City mayor upbeat over Busanza housing project

Busanza estates will make a difference for the residents who are currently living in a high risk area in unplanned settlements.

Wednesday, August 29, 2018
City of Kigali Mayor, Marie Chantal Rwakazina, flanked by city businessman Denis Karera (right), on a guided tour of a site in Busanza, Kicukiro District where over 1000 housing units are being developed. The houses will be taken up by residents who are set to relocate from an unplanned neighbourhood in the Nyarutarama area, Gasabo District. Ngendahimana.

Construction works for a modern housing project comprising over 1,000 units, underway in the Busanza area in Kicukiro District are currently at over 20 per cent, the developers told the City Mayor on Tuesday.

The developer – Savannah Creek Development Company – is building the homes for residents of the slum area that is condescendingly referred to as Bannyahe, in Remera Sector, where the former intends to develop as per the Kigali City Masterplan.

The development on the progress of the project was disclosed by engineers as the mayor of Kigali city, Marie-Chantal Rwakazina, visited the site.

The project that is estimated to cost up to Rwf10 billion and will benefit residents from Kigali’s largest slum that covers three villages of Kangondo I, Kangondo II, and Kibiraro I.
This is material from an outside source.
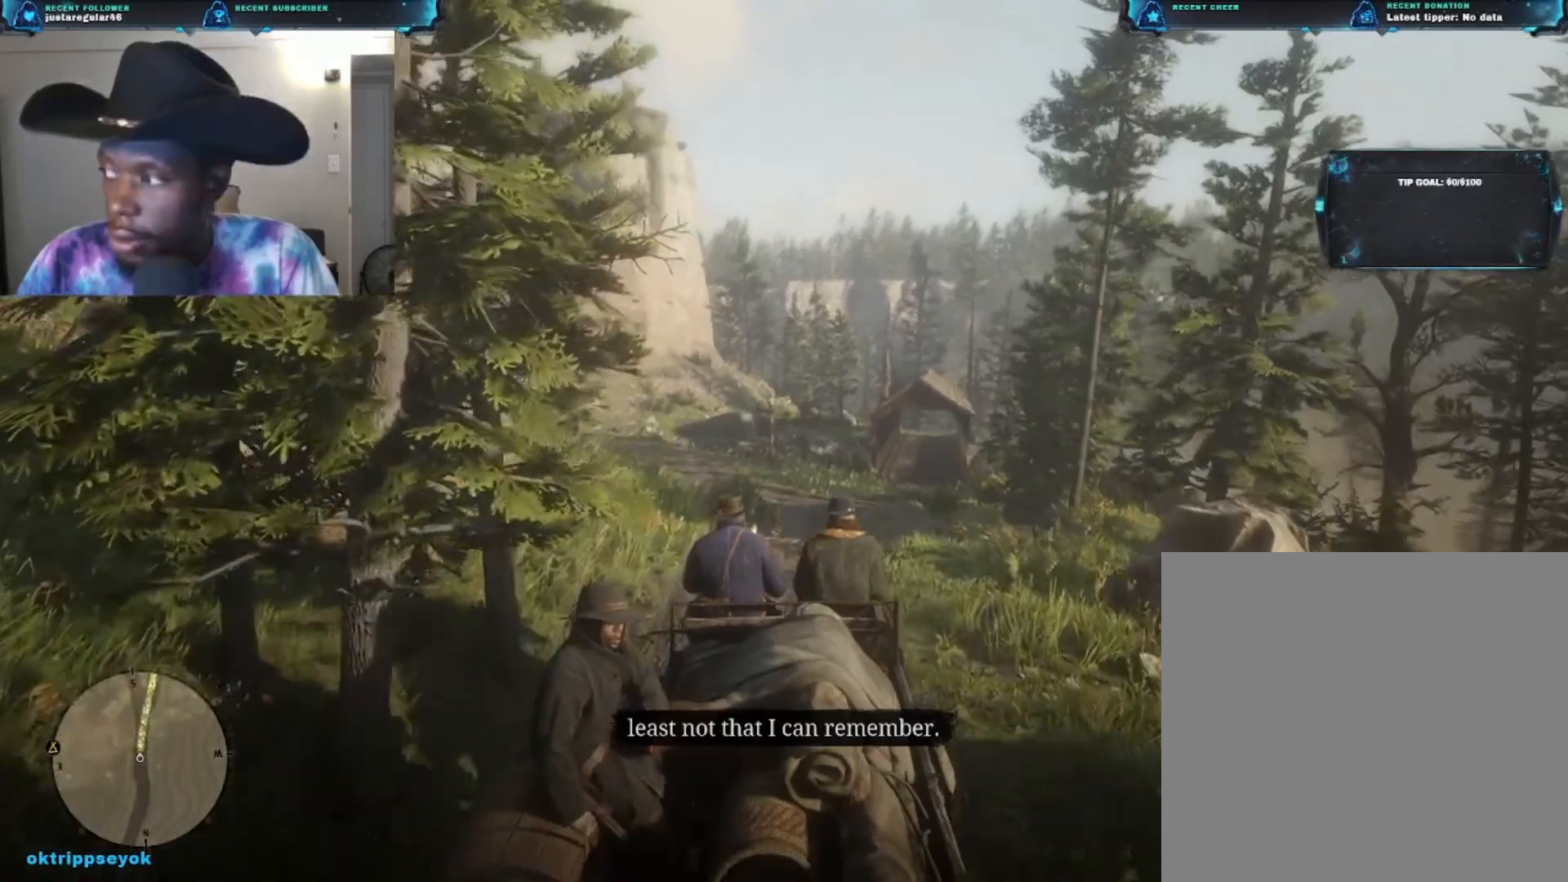
{"buttons": [], "left_stick": "up", "right_stick": "center", "events": []}
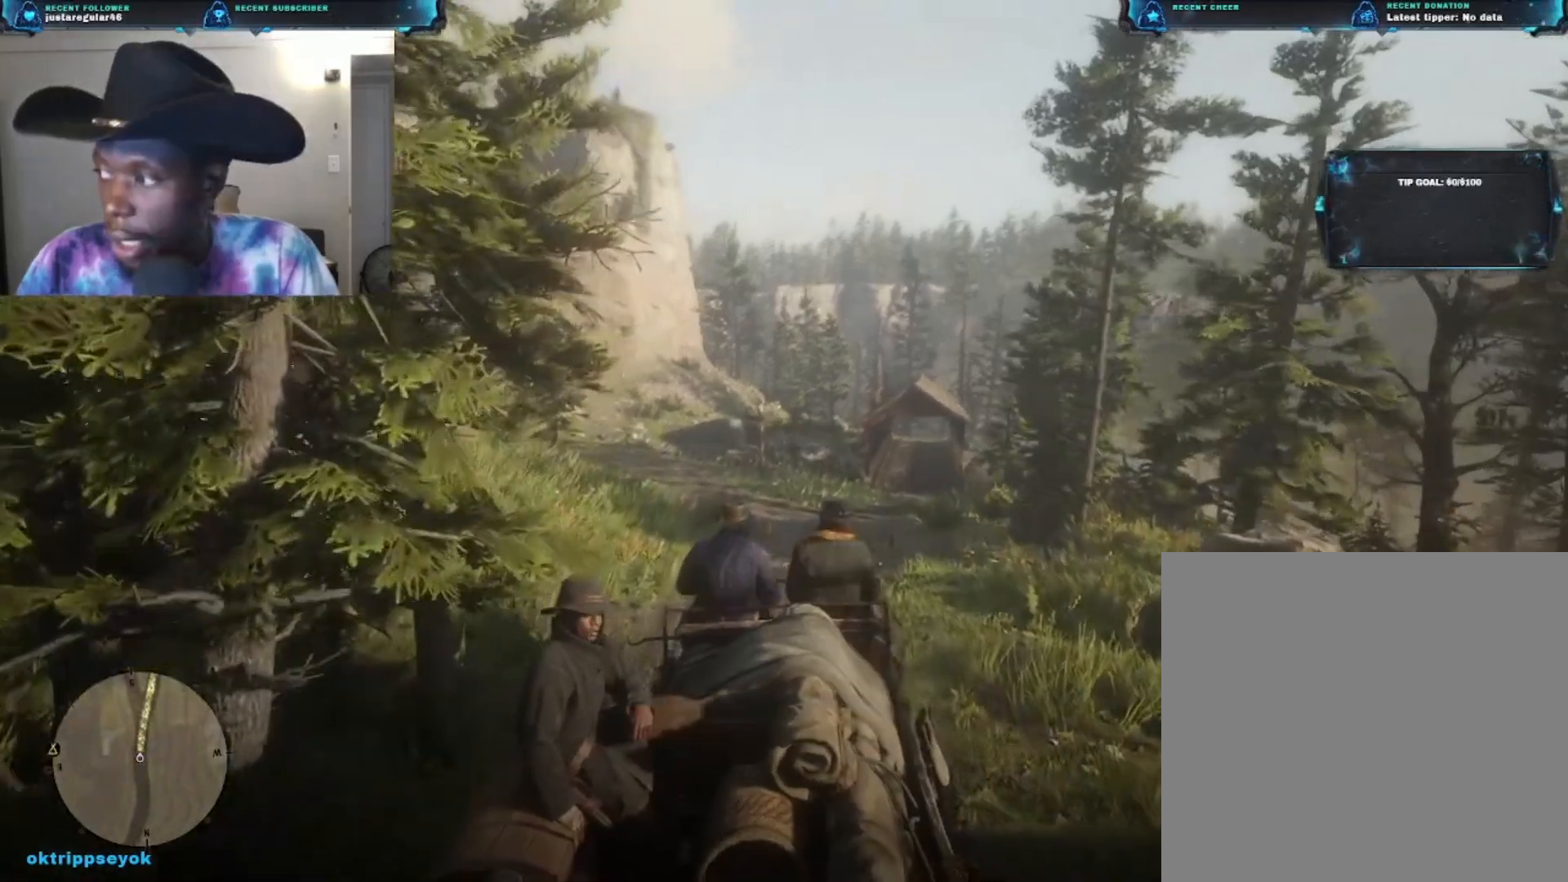
{"buttons": [], "left_stick": "up", "right_stick": "center", "events": []}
City businessman Denis Karera who launched construction works of the Busanza estate in April gave the mayor a tour of the site, explaining the benefits that residents here will enjoy.

READ ALSORwf10 billion estate commissioned to replace city slum

He says that the estate will make a difference for the residents who are currently living in a high risk area in unplanned settlements and in total conflict with the city’s master plan.

Karera is the Chairperson of Gold Capital Investments, a Kigali-based company that has partnered with a Finnish company, Taaleri Africa, to create Savannah Creek Development Company.

The latter has planned to invest $56million (about Rwf 47.6billion) to develop the Bannyahe slum into a decent residential estate.

Of the $56 million, $12 million (about Rwf 10 billion) will be invested in building housing units in Busanza for former slum residents in exchange for their expropriated properties.

The estate in Busanza will have important amenities for occupants such as playing areas, a modern market, a workshop hall for people to buy and sell different art crafts, as well as a central sewerage system.

Engineer Khaled M. Alalem explains some details to Kigali City Mayor Marie-Chantal Rwakazina and other officials during the tour at Busanza yesterday.

Mayor Rwakazina, whose visit was part of her initiative to inspect different affordable housing projects in the city, said that the project is a good opportunity for city residents in line with addressing housing challenges.

"It’s a good project; it will have good housing units that will have all the amenities that any Kigali resident would need in terms of settling. That is given the strength of buildings that will be here and the excellent place where the plot is located because it has a great view,” she told The New Times after visiting the site.

The Bannyahe slum will be razed and replaced by a modern residential estate but Karera and his partners want to mitigate the possible creation of another slum somewhere else after the former residents are relocated.

That’s why, the businessman said, the residents will be invited to start settling in the Busanza estate as soon as the units are completed and they will swap their current homes in the slum for new housing units in the estate.

He said that by the end of the year at least 300 units will have been completed at the estate while the rest of the units will have been completed by June 2019.

Mayor Rwakazina said that "all of the people in Kangondo have the opportunity to settle here (Busanza)” and encouraged the slum residents to move to occupy the 300 housing units that will be completed by the end of the year.

"Before the end of the year, the first group who will settle here will serve as a good example for others who are yet to understand the benefits of this project,” she said.

Karera argues that money doesn’t end unplanned dwelling as it moves it somewhere else and that’s why he has been working with city officials to convince the slum residents to take up new housing units in Busanza as their compensation instead of cash.